## Gradient Checking

To determine whether the gradient calculation is performed correctly, I've implemented a simple gradient checker using information from this [online article](https://towardsdatascience.com/how-to-debug-a-neural-network-with-gradient-checking-41deec0357a9).<br>

We start by approximating the gradient of the model using the limit definition of a derivative:
$$\frac{d}{d \theta}J(\theta) = \lim\limits_{\epsilon \rightarrow 0} \frac{J(\theta + \epsilon) - J(\theta - \epsilon)}{2\epsilon}$$
Where $J$ represents our cost function, and $\theta$ represents our model's parameters. We can use an arbitrarily small value for $\epsilon$ (1e-4 by default) to approximate the gradient.<br>
Then, we calculate the normalized distance between the actual and approximated gradient vectors, as follows:
$$\text{distance} = \frac{\| d\theta_{approx} - d\theta \|_2}{\| d\theta_{approx} \|_2 + \| d\theta \|_2}$$
If the distance is sufficiently small (less than  $\epsilon^2$), the gradient is *probably* correct.<br>
The source code for the `gradient_check()` function can be found in `/src/sandbox/utils.py`.<br>

Last update: 12/24/23

In [1]:
from importlib import reload
import numpy as np
from sandbox import activations, costs, initializers, layers, model, optimizers, utils

Checking activation functions

In [2]:

reload(activations)
reload(costs)
reload(layers)

# Create dummy data
X = np.random.randn(100, 3)
Y = np.random.randint(0, 2, (100, 2))

# Create model
activation = model.Model()
# activation.add(layers.Dense(units=10, activation=activations.ReLU()))
# activation.add(layers.Dense(units=10, activation=activations.Linear()))
# activation.add(layers.Dense(units=10, activation=activations.Arctan()))
# activation.add(layers.Dense(units=10, activation=activations.BentIdentity()))
# activation.add(layers.Dense(units=10, activation=activations.Linear()))
# activation.add(layers.Dense(units=10, activation=activations.LeakyReLU(alpha=0.05)))
# activation.add(layers.Dense(units=10, activation=activations.Tanh()))
# activation.add(layers.Dense(units=10, activation=activations.ELU()))
# activation.add(layers.Dense(units=10, activation=activations.SELU()))
# activation.add(layers.Dense(units=10, activation=activations.SLU()))
# activation.add(layers.Dense(units=10, activation=activations.Softplus()))
# activation.add(layers.Dense(units=10, activation=activations.Softsign()))
# activation.add(layers.Dense(units=10, activation=activations.Gaussian()))
# activation.add(layers.Dense(units=10, activation=activations.PiecewiseLinear()))
# activation.add(layers.Dense(units=10, activation=activations.Softmax()))
# activation.add(layers.Dense(units=1, activation=activations.Sigmoid()))

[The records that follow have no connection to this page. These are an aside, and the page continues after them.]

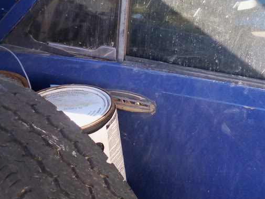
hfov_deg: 24.4
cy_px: 121
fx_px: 590
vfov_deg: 19.1
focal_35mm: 77
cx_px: 252
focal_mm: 6.3
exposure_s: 1/80
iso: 100
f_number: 3.5
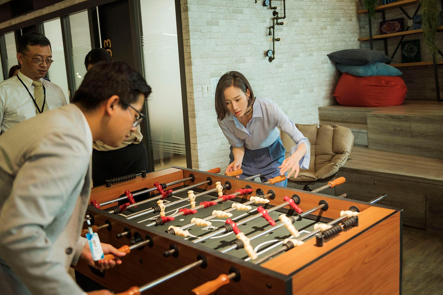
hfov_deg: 54.4
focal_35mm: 35
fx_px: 431
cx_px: 222
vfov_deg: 37.8
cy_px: 148
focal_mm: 35
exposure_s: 1/160
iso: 800
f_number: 2.8
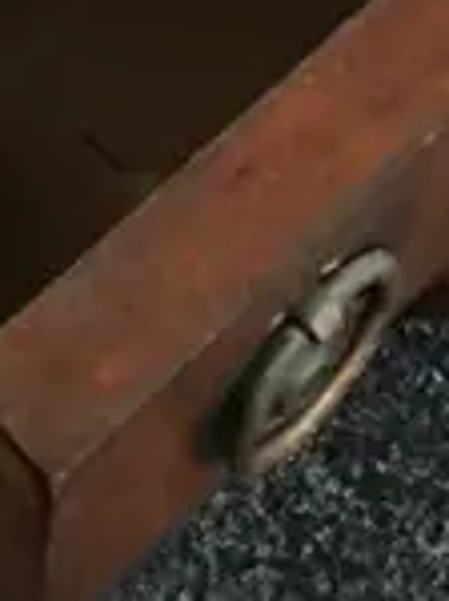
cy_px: -1034
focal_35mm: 198
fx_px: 3434
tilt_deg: -45.6
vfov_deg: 8.7
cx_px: -325
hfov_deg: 7.3
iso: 80
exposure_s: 1/10
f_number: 2.2
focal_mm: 4.15
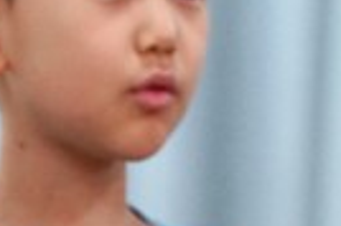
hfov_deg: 1.5
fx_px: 12696
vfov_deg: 1.0
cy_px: 325
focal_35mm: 1342
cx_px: 89
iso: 2000
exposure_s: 1/250
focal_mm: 200
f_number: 4
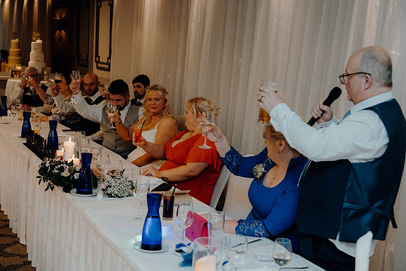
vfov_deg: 24.6
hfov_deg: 36.2
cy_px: 136
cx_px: 203
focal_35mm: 55
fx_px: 620
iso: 2500
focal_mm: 55
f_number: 3.5
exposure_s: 1/160
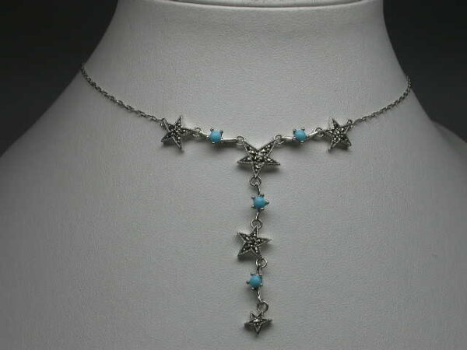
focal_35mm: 85
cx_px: 234
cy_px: 175
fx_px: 1147
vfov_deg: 17.4
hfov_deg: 23.0
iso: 100
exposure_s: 1/54.9
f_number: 9.3
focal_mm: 17.7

activation.add(layers.Dense(units=16, activation=activations.ReLU()))
activation.add(layers.Dense(units=8, activation=activations.ReLU()))
activation.add(layers.Dense(units=2, activation=activations.Softmax()))

activation.configure(
    input_size=3,
    cost_type=costs.CategoricalCrossentropy(),
    optimizer=optimizers.SGD(),
)

# Check gradient
diff = utils.gradient_check(activation, X, Y)
print(diff)

ValueError: shapes (3,100) and (3,16) not aligned: 100 (dim 1) != 3 (dim 0)

Checking cost functions

In [38]:
reload(costs)

# Create dummy data
X = np.random.randn(100, 1)
Y = np.random.randint(0, 2, (100, 1))

# Create model
cost = model.Model()
cost.add(layers.Dense(units=4, activation=activations.ReLU()))
cost.add(layers.Dense(units=2, activation=activations.ReLU()))
cost.add(layers.Dense(units=1, activation=activations.Sigmoid()))

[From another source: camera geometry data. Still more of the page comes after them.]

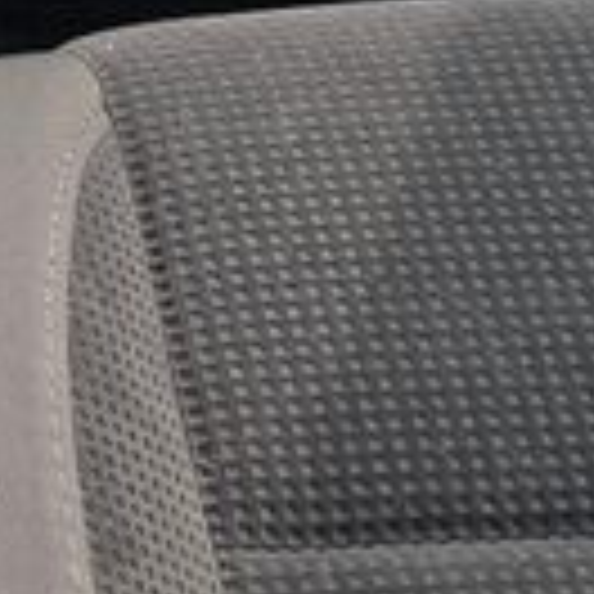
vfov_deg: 9.3
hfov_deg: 10.3
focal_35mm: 158
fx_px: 3067
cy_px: -1040
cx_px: -531
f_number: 1.6
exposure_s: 1/100
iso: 50
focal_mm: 6.57
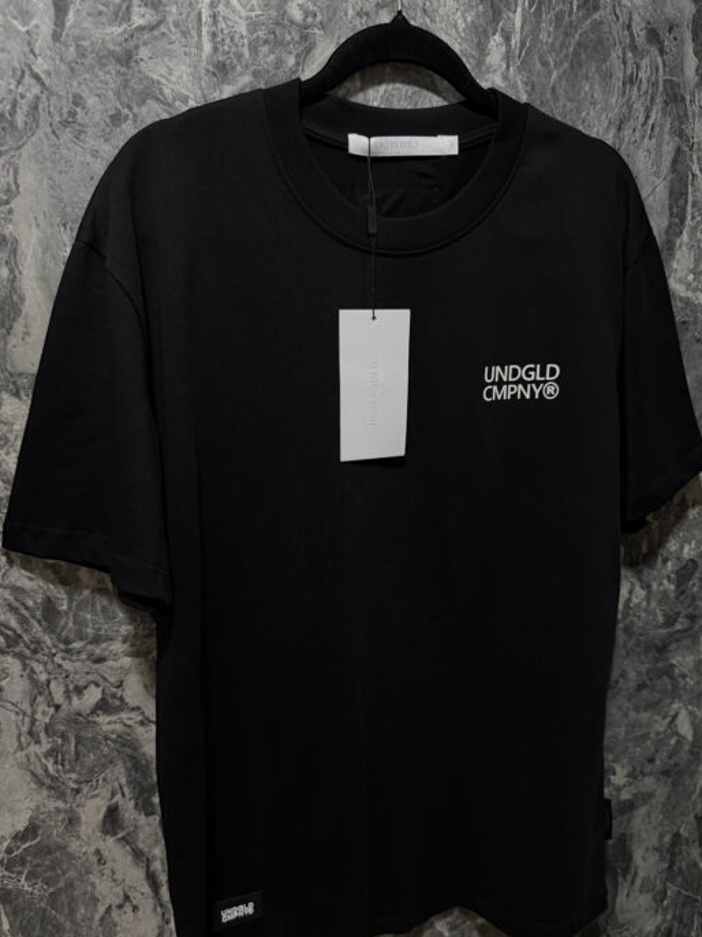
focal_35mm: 28
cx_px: 346
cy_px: 537
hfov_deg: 49.7
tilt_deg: -16.6
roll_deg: +0.4
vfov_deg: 63.2
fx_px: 758
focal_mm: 6.76
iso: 320
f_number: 1.78
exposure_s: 1/60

# Check gradients for each cost type

# Binary Cross-Entropy
cost.configure(
    input_size=1,
    cost_type=costs.BinaryCrossentropy(),
    optimizer=optimizers.SGD()
)
diff = utils.gradient_check(cost, X, Y)
print(diff)

# Categorical Cross-Entropy
cost.configure(
    input_size=1,
    cost_type=costs.CategoricalCrossentropy(),
    optimizer=optimizers.SGD()
)
diff = utils.gradient_check(cost, X, Y)
print(diff)

# Mean Squared Error
cost.configure(
    input_size=1,
    cost_type=costs.MSE(),
    optimizer=optimizers.SGD()
)
diff = utils.gradient_check(cost, X, Y)
print(diff)

# Mean Absolute Error
cost.configure(
    input_size=1,
    cost_type=costs.MAE(),
    optimizer=optimizers.SGD()
)
diff = utils.gradient_check(cost, X, Y)
print(diff)

2.22407724488422e-10
5.893096966740448e-11
1.4485176430592358e-10
5.2466482580955975e-11


Checking layer types - excluding dropout, which does not work with gradient checking

In [39]:
reload(layers)

# Create dummy data
X = np.random.randn(100, 1)
Y = np.random.randint(0, 2, (100, 1))

# Create model
layer = model.Model()
layer.add(layers.Dense(units=4, activation=activations.ReLU()))
layer.add(layers.Dense(units=2, activation=activations.ReLU()))
layer.add(layers.Dense(units=1, activation=activations.Sigmoid()))

layer.configure(
    input_size=1,
    cost_type=costs.BinaryCrossentropy(),
    optimizer=optimizers.SGD()
)

# Check gradient
diff = utils.gradient_check(layer, X, Y)
print(diff)

6.804909933078426e-10